EXTRACT PROVIDED:
>>>>>

Two JPEGs

Most modern mobile phones now support Gainmap photos. The ProXDR photos often mentioned by OPPO are, in fact, Gainmaps. Previously, it was a proprietary format, but they later adopted Google’s UltraHDR.

If you search for the JPEG start marker FF D8 and end marker FF D9 in binary mode, you’ll find that this type of image file contains more than one JPEG image. Typically, right after the first end marker, you’ll find the start marker for the next one. If you separate them directly from the byte stream and save them as two separate JPEG files, you can see the base image and the gainmap. Additionally, within the APPn marker segment of the gainmap, you can find the metadata needed to decode it in XMP format, such as Min, Max, Gamma, and Offset.

Interestingly, the straight-out-of-camera JPEGs from Sigma’s latest camera, the Sigma BF, also use this format, making it the first camera to produce HDR JPEGs directly. It’s a pleasant surprise to see this format in the traditional camera industry.

Base image, gainmap, and the resulting HDR image

This is a JPG photo taken with an OPPO Find X6 Pro that complies with the UltraHDR standard. The building at Huawei’s LianQiu Lake campus was illuminated by sunlight from one side, creating a large contrast between light and shadow. On the left is the first JPG segment, which is the primary image in UltraHDRā€”a standard SDR image. This is what you see on viewers that don’t support UltraHDR or on non-HDR displays. In the middle is the second JPG segment, the Gainmap. As it’s not designed to be viewed directly, it’s just rendered here in RGB as a way to ‘visualise’ it.

{
  "Version": 1.0,
  "GainMapMin": 0,
  "GainMapMax": 2.16048,
  "Gamma": 1,
  "OffsetSDR": 0,
  "OffsetHDR": 0,
  "HDRCapacityMin": 0,
  "HDRCapacityMax": 2.16048,
  "BaseRenditionIsHDR": false,
  "OplusScale": 4.47065
}

This is the metadata extracted from the APP1 segment of the second JPG. The pixel values in the gainmap need to be calculated into a ‘multiplier’ based on this metadata to produce the HDR effect on the right. OplusScale is a proprietary field from OPPO; its exact purpose is unclear. The rest are standard elements of UltraHDR.

On the right is the composited HDR result. For demonstration purposes, this image is actually a pure HDR AVIF image, decoded and then re-encoded using PQ; it is not an UltraHDR file. If the peak luminance of the display allows, the visual effect is identical; otherwise, it may look different. Below is the original version in UltraHDR format. The file size is relatively large, so it might load a bit slowly.

The original image in UltraHDR format

Recording the Difference

A Gainmap records the difference between SDR and HDR. This can be understood from many perspectives.

<<<<<

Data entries
>>>>>

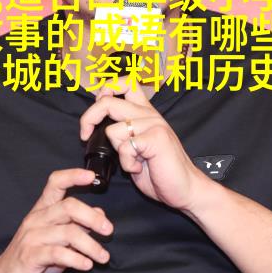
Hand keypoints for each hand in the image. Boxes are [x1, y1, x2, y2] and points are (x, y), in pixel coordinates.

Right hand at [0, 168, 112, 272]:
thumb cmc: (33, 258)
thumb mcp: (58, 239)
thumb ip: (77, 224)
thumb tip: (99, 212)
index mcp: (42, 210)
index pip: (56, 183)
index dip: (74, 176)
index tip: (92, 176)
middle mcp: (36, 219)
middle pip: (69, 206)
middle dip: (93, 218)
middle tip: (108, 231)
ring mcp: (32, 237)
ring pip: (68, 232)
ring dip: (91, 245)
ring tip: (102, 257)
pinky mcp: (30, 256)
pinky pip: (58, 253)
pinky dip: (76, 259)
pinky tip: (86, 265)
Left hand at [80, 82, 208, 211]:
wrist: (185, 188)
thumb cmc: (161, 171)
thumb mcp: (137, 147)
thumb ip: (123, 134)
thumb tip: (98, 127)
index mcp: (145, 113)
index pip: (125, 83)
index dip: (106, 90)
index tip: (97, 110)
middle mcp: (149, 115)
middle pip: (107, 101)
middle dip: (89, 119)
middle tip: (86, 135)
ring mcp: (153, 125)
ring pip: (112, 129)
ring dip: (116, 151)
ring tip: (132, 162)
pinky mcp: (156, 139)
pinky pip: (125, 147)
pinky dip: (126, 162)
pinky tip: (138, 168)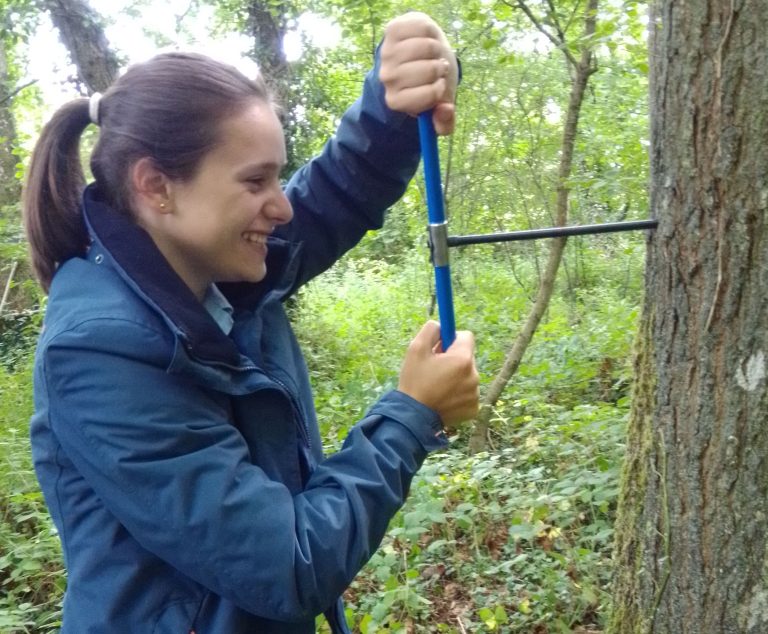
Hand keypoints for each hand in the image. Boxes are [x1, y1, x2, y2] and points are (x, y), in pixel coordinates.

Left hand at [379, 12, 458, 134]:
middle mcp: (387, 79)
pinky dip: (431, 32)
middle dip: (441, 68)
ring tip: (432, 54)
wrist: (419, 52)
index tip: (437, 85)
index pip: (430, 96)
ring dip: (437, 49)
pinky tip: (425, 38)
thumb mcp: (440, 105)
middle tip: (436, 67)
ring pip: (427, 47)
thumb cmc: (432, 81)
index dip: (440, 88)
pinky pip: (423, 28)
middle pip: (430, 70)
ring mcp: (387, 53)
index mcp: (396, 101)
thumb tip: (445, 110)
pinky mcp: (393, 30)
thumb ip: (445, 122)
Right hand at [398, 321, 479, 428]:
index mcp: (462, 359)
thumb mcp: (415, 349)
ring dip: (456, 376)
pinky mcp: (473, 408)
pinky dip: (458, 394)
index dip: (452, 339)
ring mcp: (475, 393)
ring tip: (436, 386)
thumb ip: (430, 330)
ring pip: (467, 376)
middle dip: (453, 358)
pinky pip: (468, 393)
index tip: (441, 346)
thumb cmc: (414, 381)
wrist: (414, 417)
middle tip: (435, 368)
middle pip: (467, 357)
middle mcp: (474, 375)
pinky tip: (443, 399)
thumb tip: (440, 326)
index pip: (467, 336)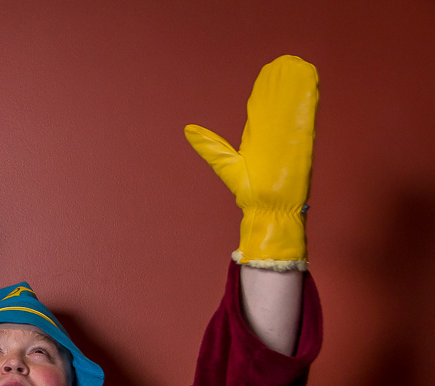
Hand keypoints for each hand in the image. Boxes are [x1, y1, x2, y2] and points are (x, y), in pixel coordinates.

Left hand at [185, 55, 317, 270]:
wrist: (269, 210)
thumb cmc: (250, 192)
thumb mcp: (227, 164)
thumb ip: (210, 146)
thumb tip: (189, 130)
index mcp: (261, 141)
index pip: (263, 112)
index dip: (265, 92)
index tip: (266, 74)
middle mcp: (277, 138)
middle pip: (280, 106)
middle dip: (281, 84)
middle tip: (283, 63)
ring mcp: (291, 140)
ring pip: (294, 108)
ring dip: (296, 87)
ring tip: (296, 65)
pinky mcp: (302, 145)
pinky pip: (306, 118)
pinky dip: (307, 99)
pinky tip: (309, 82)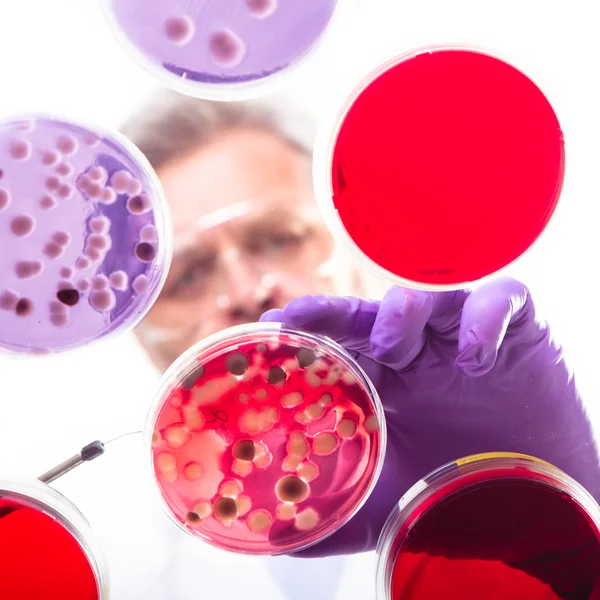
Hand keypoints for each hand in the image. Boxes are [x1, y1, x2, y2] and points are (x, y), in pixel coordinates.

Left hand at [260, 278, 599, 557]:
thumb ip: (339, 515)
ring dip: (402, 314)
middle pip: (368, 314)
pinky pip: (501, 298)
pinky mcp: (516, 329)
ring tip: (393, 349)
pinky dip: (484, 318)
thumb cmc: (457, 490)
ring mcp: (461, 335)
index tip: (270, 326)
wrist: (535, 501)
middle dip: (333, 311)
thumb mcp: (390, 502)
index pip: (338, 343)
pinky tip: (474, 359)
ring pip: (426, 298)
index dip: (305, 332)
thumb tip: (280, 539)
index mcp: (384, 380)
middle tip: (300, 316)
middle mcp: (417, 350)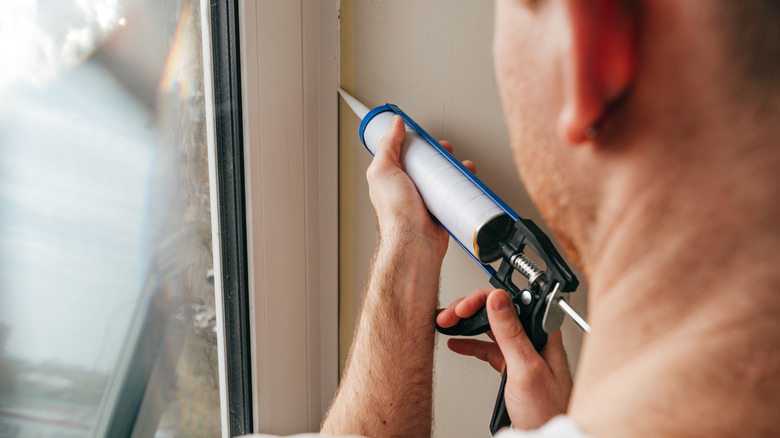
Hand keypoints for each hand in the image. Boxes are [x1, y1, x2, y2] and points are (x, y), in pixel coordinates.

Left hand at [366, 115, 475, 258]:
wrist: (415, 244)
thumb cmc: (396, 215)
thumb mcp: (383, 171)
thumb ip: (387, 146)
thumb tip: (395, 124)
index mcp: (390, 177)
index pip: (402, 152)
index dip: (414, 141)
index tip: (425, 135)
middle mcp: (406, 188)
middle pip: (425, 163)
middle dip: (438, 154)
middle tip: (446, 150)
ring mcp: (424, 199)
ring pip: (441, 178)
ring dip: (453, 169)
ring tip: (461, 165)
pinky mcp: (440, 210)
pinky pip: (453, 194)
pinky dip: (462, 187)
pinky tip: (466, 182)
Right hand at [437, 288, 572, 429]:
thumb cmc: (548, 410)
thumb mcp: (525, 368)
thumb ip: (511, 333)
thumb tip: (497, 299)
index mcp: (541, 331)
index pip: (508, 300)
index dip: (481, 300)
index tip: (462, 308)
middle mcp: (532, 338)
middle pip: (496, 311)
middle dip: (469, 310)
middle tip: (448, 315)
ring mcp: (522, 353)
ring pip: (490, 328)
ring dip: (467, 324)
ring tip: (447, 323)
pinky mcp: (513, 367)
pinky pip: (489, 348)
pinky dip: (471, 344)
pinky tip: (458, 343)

<<<<<
>>>>>

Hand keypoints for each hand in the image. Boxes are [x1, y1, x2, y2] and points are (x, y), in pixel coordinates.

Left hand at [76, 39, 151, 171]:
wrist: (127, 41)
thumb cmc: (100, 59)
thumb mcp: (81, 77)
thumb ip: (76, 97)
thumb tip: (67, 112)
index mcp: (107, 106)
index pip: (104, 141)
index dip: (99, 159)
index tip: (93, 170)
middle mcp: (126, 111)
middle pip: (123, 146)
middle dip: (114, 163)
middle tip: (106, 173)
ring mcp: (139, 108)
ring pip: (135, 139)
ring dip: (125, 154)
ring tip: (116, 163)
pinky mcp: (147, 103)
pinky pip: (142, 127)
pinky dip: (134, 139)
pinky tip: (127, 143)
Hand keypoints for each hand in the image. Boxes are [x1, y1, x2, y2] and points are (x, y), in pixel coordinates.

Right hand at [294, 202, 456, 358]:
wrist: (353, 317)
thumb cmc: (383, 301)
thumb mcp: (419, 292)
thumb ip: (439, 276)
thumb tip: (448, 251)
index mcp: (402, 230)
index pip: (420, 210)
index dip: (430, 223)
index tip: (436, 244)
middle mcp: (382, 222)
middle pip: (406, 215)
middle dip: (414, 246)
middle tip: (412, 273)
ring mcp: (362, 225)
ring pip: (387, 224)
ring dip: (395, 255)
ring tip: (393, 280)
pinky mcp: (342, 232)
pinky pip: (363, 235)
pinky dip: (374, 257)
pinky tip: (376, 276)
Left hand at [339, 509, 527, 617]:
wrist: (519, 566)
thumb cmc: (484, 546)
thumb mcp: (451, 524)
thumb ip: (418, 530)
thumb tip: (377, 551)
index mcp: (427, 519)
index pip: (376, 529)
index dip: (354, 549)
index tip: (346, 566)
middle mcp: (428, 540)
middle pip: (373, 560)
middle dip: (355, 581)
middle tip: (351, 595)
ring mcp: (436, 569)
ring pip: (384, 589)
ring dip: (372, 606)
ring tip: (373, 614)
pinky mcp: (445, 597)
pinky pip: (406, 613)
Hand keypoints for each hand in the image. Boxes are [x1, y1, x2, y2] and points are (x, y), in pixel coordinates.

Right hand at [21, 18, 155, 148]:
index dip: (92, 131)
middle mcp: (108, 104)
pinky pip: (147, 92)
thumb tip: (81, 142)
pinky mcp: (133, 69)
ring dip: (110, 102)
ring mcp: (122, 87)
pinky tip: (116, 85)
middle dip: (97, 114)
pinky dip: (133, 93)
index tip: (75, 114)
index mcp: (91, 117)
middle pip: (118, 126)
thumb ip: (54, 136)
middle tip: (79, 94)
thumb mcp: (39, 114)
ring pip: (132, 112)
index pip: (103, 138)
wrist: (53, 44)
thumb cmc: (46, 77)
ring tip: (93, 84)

<<<<<

EXERCISE GOAL: Give a two-sentence summary of the article on Gainmap photos.

OUTPUT FOR THIS EXERCISE: Gainmap photos, which most modern phones now support and which include OPPO's ProXDR, contain more than one JPEG: a base image and a gainmap that can be separated at the FF D8 and FF D9 markers, with decoding metadata such as Min, Max, Gamma, and Offset stored as XMP in the gainmap's APPn segment. The Sigma BF is the first camera to produce HDR JPEGs directly in this format, and an OPPO Find X6 Pro example shows gainmap pixel values being turned into multipliers based on that metadata to produce the HDR result, since a gainmap records the difference between SDR and HDR.